Habit 4: Have a designated social media time

If you read this post, you know that checking social media first thing in the morning can actually impact your whole day.

However, checking social media at random times throughout the day is actually also quite bad for your focus. Cal Newport’s book ‘Deep Work’ talks about how checking social media all the time actually prevents you from doing any sort of quality work – and I tend to agree with that!

If you find yourself replying to every notification, direct message and comment that you get in real time, it’s normal to feel tired at around 2-3pm. This is simply because you’ve been switching your focus way too many times for your brain to keep up.

It takes us introverts more time to get into a deeper flow or switch between doing different tasks. So the more often that you check social media, the more you’ll train your brain to not actually be very focused, so it’s able to switch quicker between different things.

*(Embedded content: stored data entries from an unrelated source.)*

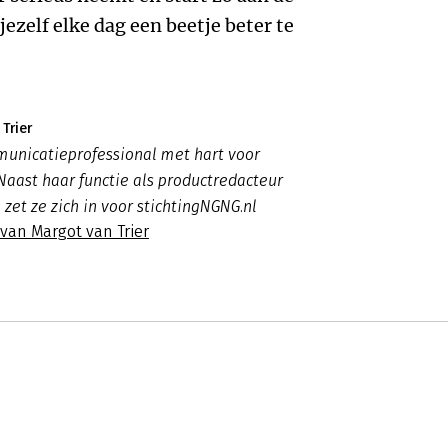
ezelf elke dag een beetje beter te
Trier
municatieprofessional met hart voor
 Naast haar functie als productredacteur
, zet ze zich in voor stichtingNGNG.nl
 van Margot van Trier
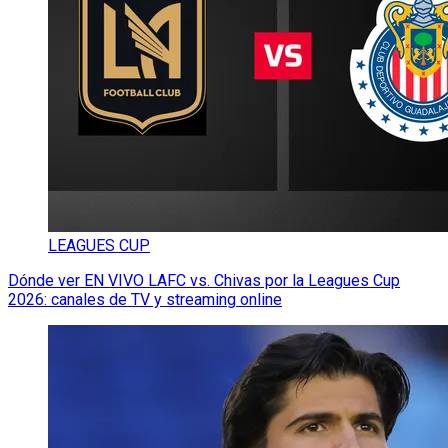
LEAGUES CUP
Dónde ver EN VIVO LAFC vs. Chivas por la Leagues Cup
2026: canales de TV y streaming online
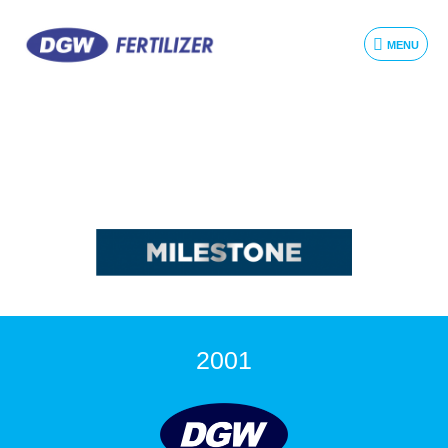
MENU
2001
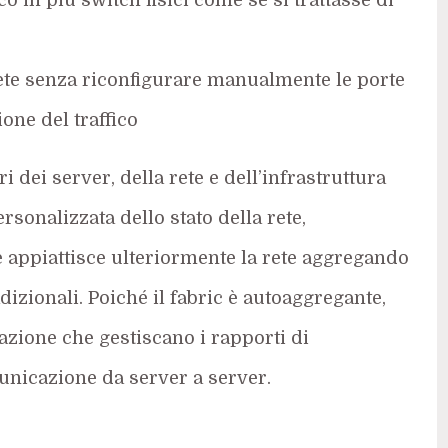
rete senza riconfigurare manualmente le porte
ione del traffico
i dei server, della rete e dell’infrastruttura
sonalizzata dello stato della rete,
e appiattisce ulteriormente la rete aggregando
adizionali. Poiché il fabric è autoaggregante,
azione che gestiscano i rapporti di
unicazione da server a server.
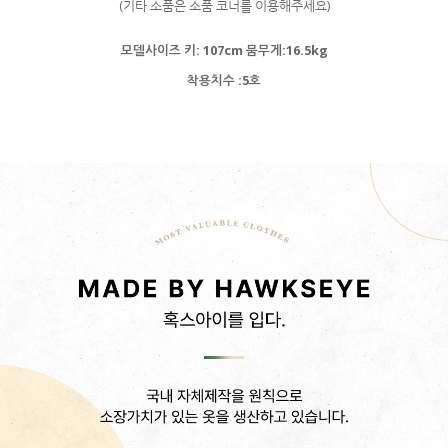
(기타 소품은 소품 코너를 이용해주세요)
모델사이즈 키: 107cm 뭄무게:16.5kg
착용치수 :5호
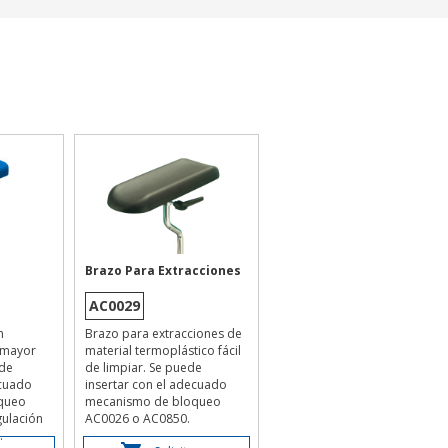
Brazo Para Extracciones
AC0029
n
Brazo para extracciones de
a mayor
material termoplástico fácil
de
de limpiar. Se puede
ecuado
insertar con el adecuado
queo
mecanismo de bloqueo
ulación
AC0026 o AC0850.
.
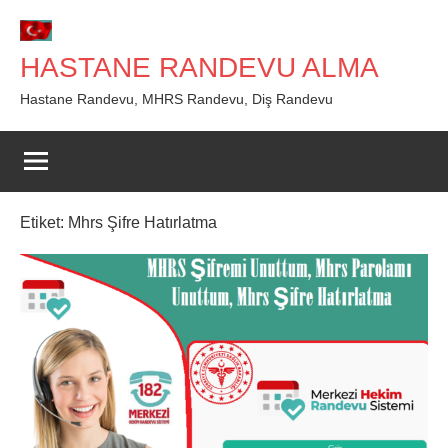
İçeriğe
geç
HASTANE RANDEVU ALMA
Hastane Randevu, MHRS Randevu, Diş Randevu
Etiket:
Mhrs Şifre Hatırlatma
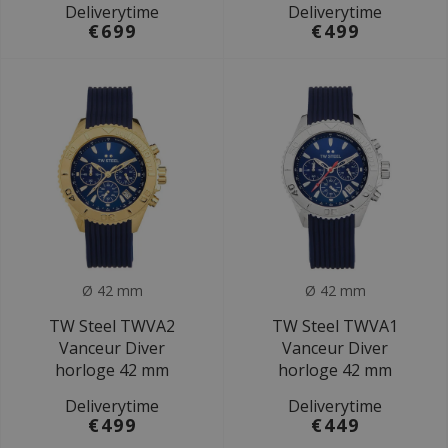
Deliverytime
Deliverytime
€699
€499
Ø 42 mm
Ø 42 mm
TW Steel TWVA2
TW Steel TWVA1
Vanceur Diver
Vanceur Diver
horloge 42 mm
horloge 42 mm
Deliverytime
Deliverytime
€499
€449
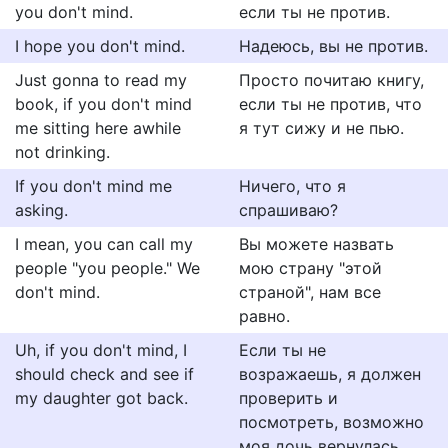
you don't mind.
если ты не против.
I hope you don't mind.
Надеюсь, вы не против.
Just gonna to read my
Просто почитаю книгу,
book, if you don't mind
если ты не против, что
me sitting here awhile
я тут сижу и не пью.
not drinking.
If you don't mind me
Ничего, что я
asking.
спрашиваю?
I mean, you can call my
Вы можете назвать
people "you people." We
мою страну "этой
don't mind.
страной", нам все
равно.
Uh, if you don't mind, I
Если ты не
should check and see if
возражаешь, я должен
my daughter got back.
проверить и
посмотреть, возможно
моя дочь вернулась.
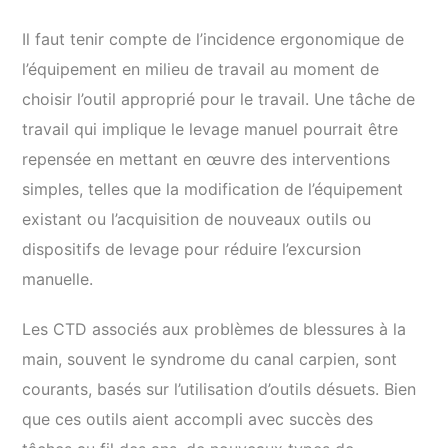
Il faut tenir compte de l’incidence ergonomique de
l’équipement en milieu de travail au moment de
choisir l’outil approprié pour le travail. Une tâche de
travail qui implique le levage manuel pourrait être
repensée en mettant en œuvre des interventions
simples, telles que la modification de l’équipement
existant ou l’acquisition de nouveaux outils ou
dispositifs de levage pour réduire l’excursion
manuelle.
Les CTD associés aux problèmes de blessures à la
main, souvent le syndrome du canal carpien, sont
courants, basés sur l’utilisation d’outils désuets. Bien
que ces outils aient accompli avec succès des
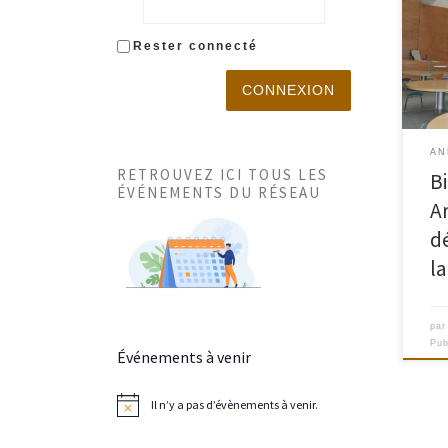
FICH
Inti
Bibl
Rester connecté
dépa
Orga
CONNEXION
dépa
Dire
l’or
AN
RETROUVEZ ICI TOUS LES
B
de l
ÉVÉNEMENTS DU RÉSEAU
posta
A
Péri
d
l
pa
Pub
Événements à venir
Il n’y a pas d’évènements à venir.
N
o
t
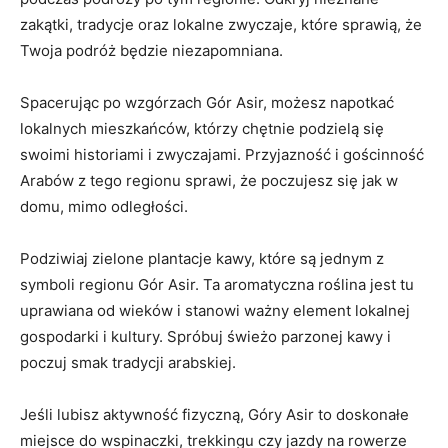
zakątki, tradycje oraz​ lokalne ⁢zwyczaje,⁢ które sprawią, że
Twoja podróż będzie‍ niezapomniana.
Spacerując po wzgórzach Gór Asir, możesz napotkać
lokalnych mieszkańców, ⁣którzy chętnie podzielą⁣ się
swoimi ​historiami i zwyczajami. Przyjazność i gościnność
Arabów z ‍tego regionu sprawi, że ⁤poczujesz się ‌jak w
domu, mimo odległości.
Podziwiaj zielone plantacje kawy, które są jednym z
symboli regionu Gór Asir. Ta aromatyczna roślina jest ⁤tu
⁣uprawiana od wieków i stanowi ważny element lokalnej
gospodarki i ⁤kultury. Spróbuj​ świeżo parzonej kawy i
poczuj smak tradycji arabskiej.
Jeśli lubisz aktywność fizyczną, Góry ‍Asir to doskonałe
miejsce do wspinaczki, trekkingu czy jazdy na rowerze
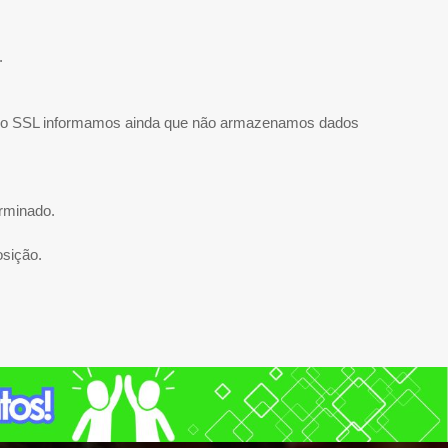
.
cado SSL informamos ainda que não armazenamos dados
rminado.
osição.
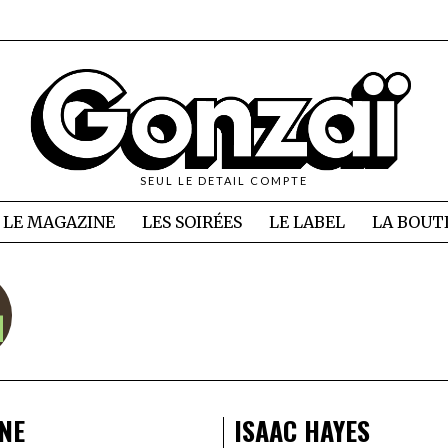
SEUL LE DETAIL COMPTE
LE MAGAZINE
LES SOIRÉES
LE LABEL
LA BOUT
NE
ISAAC HAYES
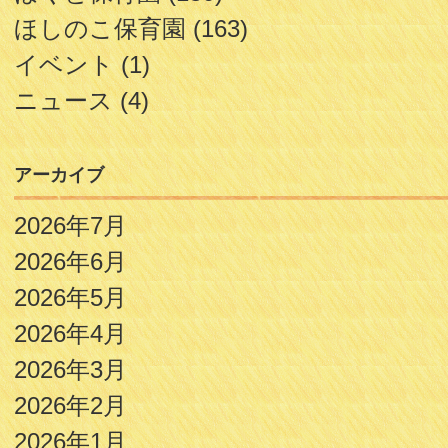
ほしのこ保育園
(163)
イベント
(1)
ニュース
(4)
アーカイブ
2026年7月
2026年6月
2026年5月
2026年4月
2026年3月
2026年2月
2026年1月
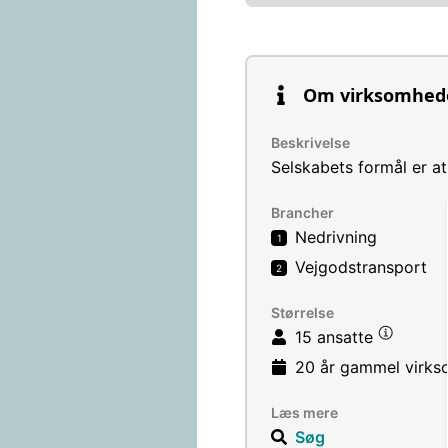
Om virksomhed
Beskrivelse
Selskabets formål er a
Brancher
Nedrivning
1
Vejgodstransport
2
Størrelse
15 ansatte
20 år
gammel virks
Læs mere
Søg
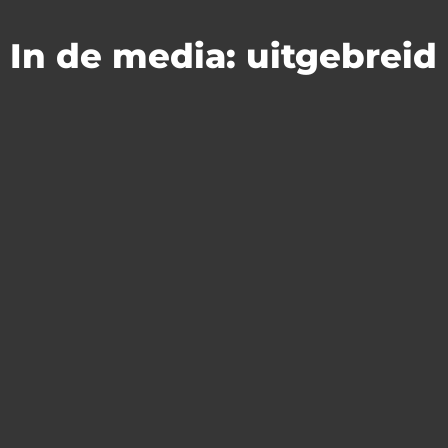
In de media: uitgebreid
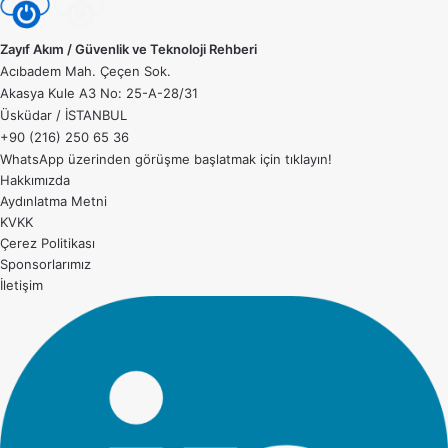
Zayıf Akım / Güvenlik ve Teknoloji Rehberi
Acıbadem Mah. Çeçen Sok.
Akasya Kule A3 No: 25-A-28/31
Üsküdar / İSTANBUL
+90 (216) 250 65 36
WhatsApp üzerinden görüşme başlatmak için
tıklayın!
Hakkımızda
Aydınlatma Metni
KVKK
Çerez Politikası
Sponsorlarımız
İletişim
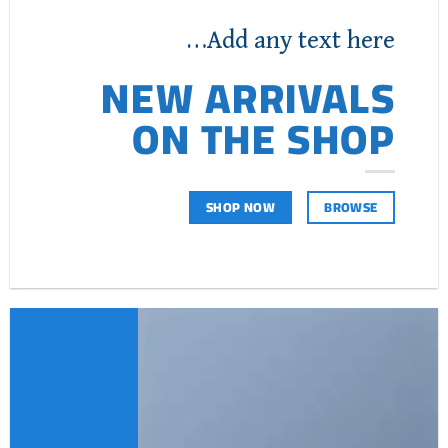
Add any text here…
NEW ARRIVALS
ON THE SHOP
SHOP NOW
BROWSE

If you actually don’t want to lose your potential to do deep work, I totally recommend having designated social media times. The key to actually making this work is having a plan for what you’re going to do. If you don’t have a purpose, it is so easy to not only spend more time on social media, but also waste it without anything to show for it.

I personally spend about 30 minutes a day engaging with my audience, replying to messages and writing comments. I also spend 10-20 minutes creating Instagram stories. And that’s it!

Habit 5: Batch create your content (especially for Instagram)

Last minute posting usually looks like one of these:

a) posting something you’re not happy with (doesn’t showcase your brand or your message, but you want to be consistent)

b) not posting at all because you’re not feeling it (so you beat yourself up for not being able to stay consistent)

Either way, you end up losing your audience’s trust because you’re not showing up.

The key to posting consistently is batch-creating your content. It simply means doing a certain type of content or a task for more than one post. For example, shooting all of your photos at once, making Canva infographics, or writing captions for the week ahead so you have your content ready before it’s time to post it.

Batching helps to focus your brain on a certain task, and it keeps your momentum going. I call this recipe create and forget because once you’ve created the content and scheduled it, you can forget about it.